In a 29-page decision, New York Supreme Court Justice Eileen Bransten in Manhattan ruled that Repsol didn't have standing to sue YPF and BNYMellon over the shareholder vote. Repsol had sought $50 million in damages, alleging that its stake in YPF had been wrongfully diminished and that it missed out on an opportunity to appoint two directors to YPF's board.

On the losing end of the ruling were Repsol's attorneys at Butzel Long, led by Robert Sidorsky. Mauricio Espana and Hector Gonzalez of Dechert represented BNYMellon. Chadbourne & Parke's Thomas Hall represented YPF.

Repsol, a Spanish oil company, acquired a controlling interest in YPF back in 1999. The Argentine government nationalized YPF in April 2012 and expropriated most of Repsol's interest, leaving Repsol a minority shareholder with voting rights in 6 percent of YPF's shares. A shareholder vote to appoint YPF directors was scheduled for June 4, 2012, not long after the expropriation. The deadline for submitting proxy cards was 5 p.m. on May 30, 2012.

On the day of the deadline, Repsol launched a surprise maneuver to increase its influence in the election and appoint Repsol-friendly directors. It explained that, as part of a financing agreement, it had a security interest in YPF shares owned by a company called Petersen Energia SA. Petersen had defaulted under the terms of the financing agreement, so Repsol said it could vote in Petersen's shoes. Repsol claimed that, with the added benefit of the Petersen shares, it could appoint three directors and two alternate directors to YPF's board.

At 2 p.m. on May 30, 2012, Repsol gave its voting instructions to BNYMellon, which served as the collateral agent for the Petersen shares. BNYMellon said it would only carry out the voting instructions if YPF gave its blessing. YPF told BNYMellon not to carry out the voting instructions. BNYMellon informed Repsol of the denial sometime after the 5 p.m. deadline.

In a July 2012 complaint, Repsol's lawyers at Butzel Long alleged that "because of YPF's improper disallowance of Repsol's voting instructions and BNY's refusal and failure to vote the pledged [shares] in accordance with those instructions, Repsol [was] only able to appoint one director and one alternate director."

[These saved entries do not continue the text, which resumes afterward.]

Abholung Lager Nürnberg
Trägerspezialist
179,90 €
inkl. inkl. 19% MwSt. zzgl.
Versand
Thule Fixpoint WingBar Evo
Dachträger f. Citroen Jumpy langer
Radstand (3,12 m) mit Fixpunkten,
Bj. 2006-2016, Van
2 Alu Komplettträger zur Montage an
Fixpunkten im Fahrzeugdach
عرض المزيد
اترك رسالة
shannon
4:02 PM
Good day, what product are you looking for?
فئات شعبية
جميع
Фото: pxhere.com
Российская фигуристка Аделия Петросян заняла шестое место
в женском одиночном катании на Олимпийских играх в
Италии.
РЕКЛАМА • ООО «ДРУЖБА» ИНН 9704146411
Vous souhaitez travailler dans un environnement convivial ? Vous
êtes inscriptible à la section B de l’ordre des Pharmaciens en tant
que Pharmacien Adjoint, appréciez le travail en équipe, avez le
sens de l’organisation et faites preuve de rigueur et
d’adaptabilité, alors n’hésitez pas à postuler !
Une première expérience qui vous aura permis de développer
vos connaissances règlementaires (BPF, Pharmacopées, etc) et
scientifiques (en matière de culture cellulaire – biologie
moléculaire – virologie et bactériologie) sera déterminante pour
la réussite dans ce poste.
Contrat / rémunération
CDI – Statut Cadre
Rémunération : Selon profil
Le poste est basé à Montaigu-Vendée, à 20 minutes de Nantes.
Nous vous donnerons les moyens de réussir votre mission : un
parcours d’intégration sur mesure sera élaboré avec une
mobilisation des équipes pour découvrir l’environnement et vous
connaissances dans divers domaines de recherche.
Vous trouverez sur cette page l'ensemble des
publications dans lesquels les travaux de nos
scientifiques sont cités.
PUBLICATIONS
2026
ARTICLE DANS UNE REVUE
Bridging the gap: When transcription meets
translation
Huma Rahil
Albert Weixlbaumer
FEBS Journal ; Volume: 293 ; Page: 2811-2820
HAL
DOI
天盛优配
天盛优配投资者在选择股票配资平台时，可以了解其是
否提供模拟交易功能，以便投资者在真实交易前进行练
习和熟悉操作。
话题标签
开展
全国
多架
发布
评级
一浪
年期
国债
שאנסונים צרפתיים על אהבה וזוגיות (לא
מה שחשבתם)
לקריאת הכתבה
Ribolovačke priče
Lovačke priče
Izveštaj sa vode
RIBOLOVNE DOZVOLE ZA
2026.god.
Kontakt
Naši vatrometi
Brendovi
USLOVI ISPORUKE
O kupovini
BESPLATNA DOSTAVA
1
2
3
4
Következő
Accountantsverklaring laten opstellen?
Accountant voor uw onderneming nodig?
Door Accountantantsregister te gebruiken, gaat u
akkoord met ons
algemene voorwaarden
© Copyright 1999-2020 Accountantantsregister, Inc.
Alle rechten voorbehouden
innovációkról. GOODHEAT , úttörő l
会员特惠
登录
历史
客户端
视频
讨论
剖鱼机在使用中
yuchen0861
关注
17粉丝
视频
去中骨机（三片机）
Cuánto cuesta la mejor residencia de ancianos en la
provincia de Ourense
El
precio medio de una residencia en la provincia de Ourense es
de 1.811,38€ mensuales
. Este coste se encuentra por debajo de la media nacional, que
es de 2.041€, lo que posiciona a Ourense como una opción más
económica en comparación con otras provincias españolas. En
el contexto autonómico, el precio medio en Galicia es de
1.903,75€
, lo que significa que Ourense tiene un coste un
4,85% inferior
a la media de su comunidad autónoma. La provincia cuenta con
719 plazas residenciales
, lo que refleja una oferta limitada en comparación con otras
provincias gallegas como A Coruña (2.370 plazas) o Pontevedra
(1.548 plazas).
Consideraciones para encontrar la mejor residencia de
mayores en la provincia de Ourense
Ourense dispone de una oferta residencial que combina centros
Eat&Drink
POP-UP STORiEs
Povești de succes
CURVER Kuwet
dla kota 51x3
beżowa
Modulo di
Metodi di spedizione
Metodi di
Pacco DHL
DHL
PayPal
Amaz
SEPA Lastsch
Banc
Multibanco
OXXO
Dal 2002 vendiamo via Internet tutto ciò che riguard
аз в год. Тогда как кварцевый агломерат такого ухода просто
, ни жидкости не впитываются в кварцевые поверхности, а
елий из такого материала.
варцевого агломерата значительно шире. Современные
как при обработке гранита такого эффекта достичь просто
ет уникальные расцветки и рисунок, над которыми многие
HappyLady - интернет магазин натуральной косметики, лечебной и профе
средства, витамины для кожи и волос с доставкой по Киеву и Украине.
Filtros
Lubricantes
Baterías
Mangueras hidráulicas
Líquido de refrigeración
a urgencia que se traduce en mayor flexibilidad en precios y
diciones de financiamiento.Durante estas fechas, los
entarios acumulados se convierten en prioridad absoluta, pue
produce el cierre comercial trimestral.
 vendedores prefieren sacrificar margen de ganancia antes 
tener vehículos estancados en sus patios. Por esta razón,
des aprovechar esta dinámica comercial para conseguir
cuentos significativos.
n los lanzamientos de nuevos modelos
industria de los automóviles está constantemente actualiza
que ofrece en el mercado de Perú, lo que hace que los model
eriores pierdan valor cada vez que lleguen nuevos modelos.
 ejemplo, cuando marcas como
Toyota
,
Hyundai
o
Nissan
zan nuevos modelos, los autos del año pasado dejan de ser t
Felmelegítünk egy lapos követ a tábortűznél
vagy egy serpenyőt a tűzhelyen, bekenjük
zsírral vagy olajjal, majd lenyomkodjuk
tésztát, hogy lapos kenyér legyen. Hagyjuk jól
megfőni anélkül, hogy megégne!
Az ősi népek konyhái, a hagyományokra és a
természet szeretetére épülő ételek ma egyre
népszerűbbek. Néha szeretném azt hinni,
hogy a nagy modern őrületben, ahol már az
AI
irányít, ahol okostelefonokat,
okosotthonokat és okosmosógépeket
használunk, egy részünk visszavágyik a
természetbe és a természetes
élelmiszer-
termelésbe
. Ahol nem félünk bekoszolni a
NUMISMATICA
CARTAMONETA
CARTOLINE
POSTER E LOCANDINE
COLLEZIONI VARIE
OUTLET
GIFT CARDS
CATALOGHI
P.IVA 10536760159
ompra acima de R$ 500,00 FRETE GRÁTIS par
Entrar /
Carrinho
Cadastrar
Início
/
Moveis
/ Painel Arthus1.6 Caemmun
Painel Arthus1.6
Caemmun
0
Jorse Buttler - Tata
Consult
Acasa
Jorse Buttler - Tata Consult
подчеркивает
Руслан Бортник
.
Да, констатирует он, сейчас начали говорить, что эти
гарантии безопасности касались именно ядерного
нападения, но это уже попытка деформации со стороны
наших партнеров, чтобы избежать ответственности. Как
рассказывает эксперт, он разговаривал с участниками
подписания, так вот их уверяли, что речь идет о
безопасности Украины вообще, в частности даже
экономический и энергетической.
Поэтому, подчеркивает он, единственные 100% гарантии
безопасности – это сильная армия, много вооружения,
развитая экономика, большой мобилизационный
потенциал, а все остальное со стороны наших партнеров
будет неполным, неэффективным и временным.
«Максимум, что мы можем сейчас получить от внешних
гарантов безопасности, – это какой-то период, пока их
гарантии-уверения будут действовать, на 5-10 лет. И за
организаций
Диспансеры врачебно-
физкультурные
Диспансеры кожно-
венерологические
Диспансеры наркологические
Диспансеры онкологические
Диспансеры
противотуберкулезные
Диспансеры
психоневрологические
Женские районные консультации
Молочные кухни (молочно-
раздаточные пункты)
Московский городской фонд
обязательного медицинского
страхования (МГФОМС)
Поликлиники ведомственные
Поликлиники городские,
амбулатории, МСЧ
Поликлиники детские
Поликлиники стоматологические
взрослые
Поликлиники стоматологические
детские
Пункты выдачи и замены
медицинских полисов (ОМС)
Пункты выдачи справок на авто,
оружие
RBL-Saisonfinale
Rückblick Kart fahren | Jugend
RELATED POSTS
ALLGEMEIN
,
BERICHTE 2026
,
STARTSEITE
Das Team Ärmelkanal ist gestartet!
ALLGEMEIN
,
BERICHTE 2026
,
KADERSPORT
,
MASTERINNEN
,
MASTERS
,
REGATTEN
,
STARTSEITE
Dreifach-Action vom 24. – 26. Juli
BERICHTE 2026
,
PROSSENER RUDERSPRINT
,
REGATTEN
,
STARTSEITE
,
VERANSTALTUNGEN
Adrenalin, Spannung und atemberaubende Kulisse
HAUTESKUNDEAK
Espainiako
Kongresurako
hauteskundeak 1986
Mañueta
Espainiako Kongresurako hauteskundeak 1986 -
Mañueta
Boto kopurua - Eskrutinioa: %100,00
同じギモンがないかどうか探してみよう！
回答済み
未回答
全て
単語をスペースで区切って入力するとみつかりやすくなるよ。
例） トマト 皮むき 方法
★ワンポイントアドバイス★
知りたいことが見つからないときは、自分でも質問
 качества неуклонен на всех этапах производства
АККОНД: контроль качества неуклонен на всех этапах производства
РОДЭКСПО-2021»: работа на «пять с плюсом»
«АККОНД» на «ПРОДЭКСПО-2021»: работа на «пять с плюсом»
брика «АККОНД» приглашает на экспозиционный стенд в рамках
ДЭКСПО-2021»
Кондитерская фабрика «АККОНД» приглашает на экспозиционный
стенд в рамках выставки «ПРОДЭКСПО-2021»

That argument didn't get far with Bransten. She ruled in Thursday's decision that the controlling agreements didn't give Repsol the right to sue over the Petersen shares. And, in any event, BNYMellon is shielded from liability as long as it acted in good faith, Bransten ruled.

Back in August, Repsol won a ruling from New York Supreme Court Justice Shirley Werner Kornreich that could help it block YPF's effort to develop the expropriated oil and gas assets. Repsol is also pursuing Spanish litigation against companies that benefited from the expropriation, including Chevron Corp, as the Financial Times reported here.